Karadeniz’in iki doğal zenginliğine sahip şehri olan Artvin ve Rize “Kaçkar Turizm Birliği” adıyla turizm ve tanıtım faaliyetleri için valilikler bünyesinde güçlerini birleştirdi. Birlik doğa harikası bu iki şehrimizde turizmin gelişmesine katkı sağlamak ve gerekli sosyal, kültürel, sportif ve ekonomik faaliyetlerde bulunmayı amaçlıyor. Artvin Valisi Turan Ergün, birliğin hedefini sahip olduğumuz zengin potansiyeli aktif bir şekilde kullanarak bölgemizi hak ettiği ulusal ve uluslararası konuma yükseltmek olarak özetliyor. Kaçkar Dağları’nın kıymetinin yeni yeni keşfedilmeye başlandığını dile getiren Rize Valisi İhsan Selim Baydaş da turizmde ciddi mesafeler aldıklarını belirterek, geçen yıl aralık ayında Rize Artvin Havaalanının 1 milyoncu yolcusunu birlikte karşıladıklarını hatırlattı. Baydaş, gelecek yıllarda bir ayağı Artvin’de olmak üzere Kaçkar Dağı’nın etrafını dolaşacak şekilde 180 kilometrelik ultra maraton yapmayı planladıklarını dile getirdi.
Metro Türkiye ana sponsorluğunda ‘35 Yaş Altı 3 Şef Yarışması'na başvurular başladı. Yarışma gıda atıklarını azaltma ve sürdürülebilir mutfak tekniklerini benimseme konusunda genç şefleri teşvik etmeyi hedefliyor. "Gıdanın Geleceği için Yerel ve Atıksız Mutfak" temasıyla 3'üncü kez düzenlenecek yarışmada, genç şeflerden sürdürülebilirlik prensipleri çerçevesinde, yerli ve coğrafi işaret tescilli ürünleri kullanarak yaratıcı ve ilham veren reçeteler oluşturması bekleniyor.

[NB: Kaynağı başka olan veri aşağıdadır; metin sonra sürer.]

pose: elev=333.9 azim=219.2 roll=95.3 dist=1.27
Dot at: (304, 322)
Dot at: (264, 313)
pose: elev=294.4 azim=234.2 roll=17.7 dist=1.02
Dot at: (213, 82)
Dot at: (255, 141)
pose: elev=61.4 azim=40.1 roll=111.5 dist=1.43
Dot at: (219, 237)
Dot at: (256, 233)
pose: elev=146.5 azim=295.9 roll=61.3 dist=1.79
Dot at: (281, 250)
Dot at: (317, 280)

Adaylar 6 Ocak 2025'e kadar atıksız mutfak ilkeleri çerçevesinde hazırladıkları reçetelerini yarışmayla ilgili internet sitesinden başvuru yaparak iletebilecek.
GÖZÜME TAKILANLAR
Van’ın “Erciş lahanası” Erciş Ticaret Borsası desteğiyle coğrafi işaret alarak tescillendi. Tescil için önceki yıl Patent ve Marka Kurumuna yapılan başvuru sonuçlandı. Yaprakları ince ve damarsız olan ve dolma ve turşu gibi yöresel yemeklerde kullanılan ve endemik bir çeşit olan Erciş lahanası büyüklüğüyle öne çıkıyor, tanesi 50 kilogram geliyor.

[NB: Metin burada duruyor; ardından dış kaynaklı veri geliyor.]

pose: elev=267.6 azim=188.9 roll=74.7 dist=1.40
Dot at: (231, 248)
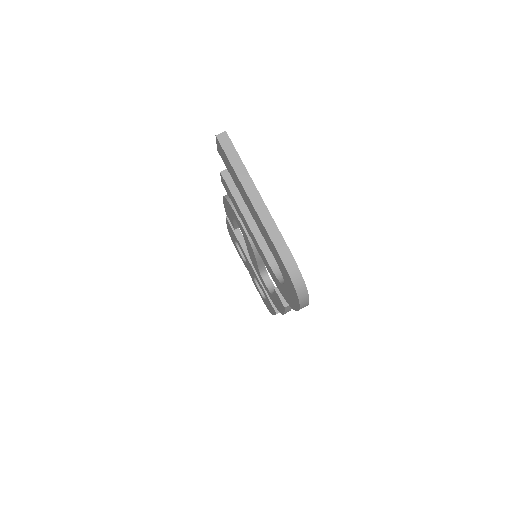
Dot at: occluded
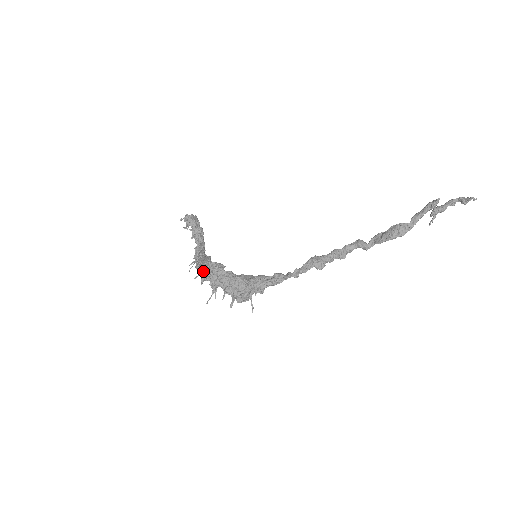
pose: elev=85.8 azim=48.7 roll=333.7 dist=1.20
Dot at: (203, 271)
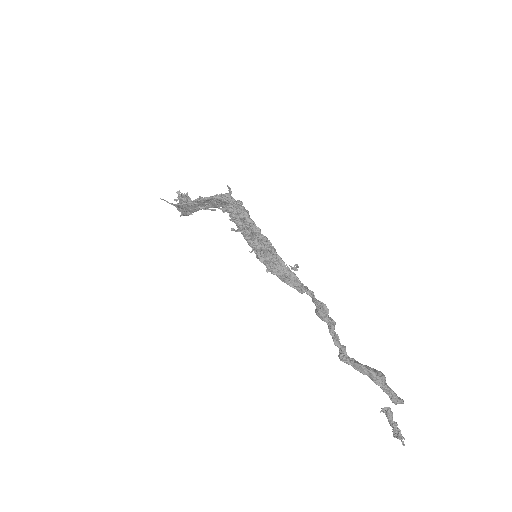
Dot at: (231, 196)
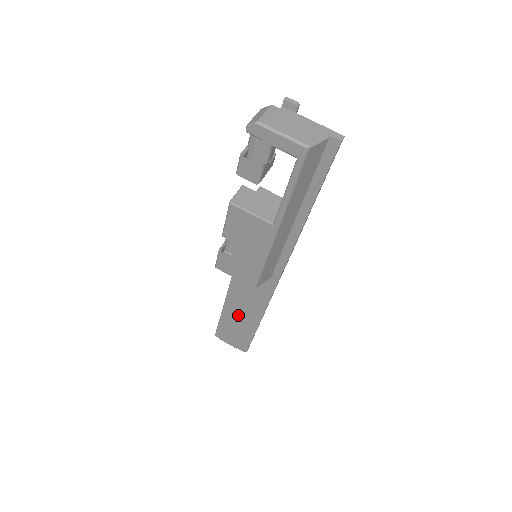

Kütahya’daki Seyitömer Höyüğü’nde yapılan kazılarda tunç çağından kalma haşhaş ve nohut taneleri bulundu. Evlerin fırınlarının tamamını ocaklarıyla, çeşitli tezgahlarıyla bütün iç donanımlarıyla açığa çıkarılırken çanak, çömlek, maşraba gibi çeşitli mutfak eşyası, pişmemiş ağırlıklar, kaplar tespit edildi. 5 bin yıl öncesine ışık tutacak ürünler de gün yüzüne çıkarıldı.
2014’den beri milli kanser ilacı üretmek için araştırmalarına devam eden Türk bilim adamları faz aşamalarını tamamlayacak finans desteği arıyor. TÜRKPATENT 9. Uluslararası Buluş Fuarı’nda gümüş ve bronz madalyaya layık görülen ekip Doç. Dr. Ferah Cömert Önder, Prof. Dr. Mehmet Ay, Prof. Dr. Bülent Özpolat, Prof. Dr. Serdar Durdağı ve Dr. Pınar Siyah’tan oluşuyor.

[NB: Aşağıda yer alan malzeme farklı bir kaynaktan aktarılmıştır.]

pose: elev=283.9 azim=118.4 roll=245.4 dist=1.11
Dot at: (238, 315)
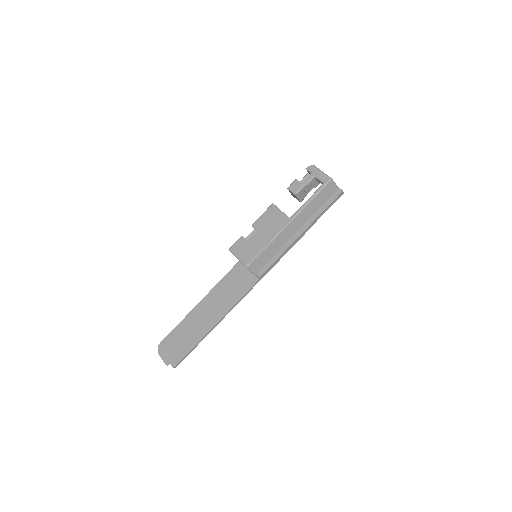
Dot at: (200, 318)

Coğrafi işaretle tescillenen “Tekirdağ bulaması” yöre mutfağının kahvaltı sofralarının vazgeçilmez lezzetleri arasında yer alıyor. Tekirdağ köftesi, pabuç köftesi, salamura yaprağı, peynir helvası, Hayrabolu tatlısı, Velimeşe bozası, Karacakılavuz dokumaları, Malkara eski kaşarı, Tekirdağ soğanı, Seymen kavunu, Çorlu kuzu ciğer sarma ve Küçükyoncalı keşkeğinden sonra şehrin tescilli ürün sayısı 13’e çıktı. Tekirdağ bulaması, geleneksel yöntemlerle sıkılan üzümden çıkarılan suyun odun ateşinde uzun süre kaynatılıp çöğen suyu eklenmesiyle pekmez haline, büyük sopalarla karıştırılmasıyla da bulama haline dönüştürülmesiyle elde ediliyor. Koyulaşan ve kıvamını yakalayan bulama daha sonra kaplara konulup muhafaza edilerek tüketime hazır hale getiriliyor. Malzemeler üzüm suyu, çöven, ceviz içi, şira toprağından oluşuyor. Bulamanın ilk malzemesi ise üzümden elde edilen şıradır. Hazırlamak için bir tahta tekne içine konan olgunlaşmış üzümler ayakla veya çizme ile çiğnenir. Çıkan üzüm suyu (şıra) kazan içinde bir gün bekletilip, çöğen kaynatılıp şıra içine konur. Şıra pekmez kıvamına gelinceye kadar kaynatılır, ateşte emdirilir. Çöğen suyundan köpük yapılıp içine atılır. Kazan içinde büyük bir tahta kaşıkla köpükleri alınır. Konu komşu hep beraber büyük bakır kazan içinde tahta kaşıkla karıştırdıkları malzeme beyazlaşmaya başlayınca ateşten indirilir. Kaplara boşaltılır. Üzerine ceviz içi serpilir. Teneke kutularda veya kavanozlarda muhafaza edilir.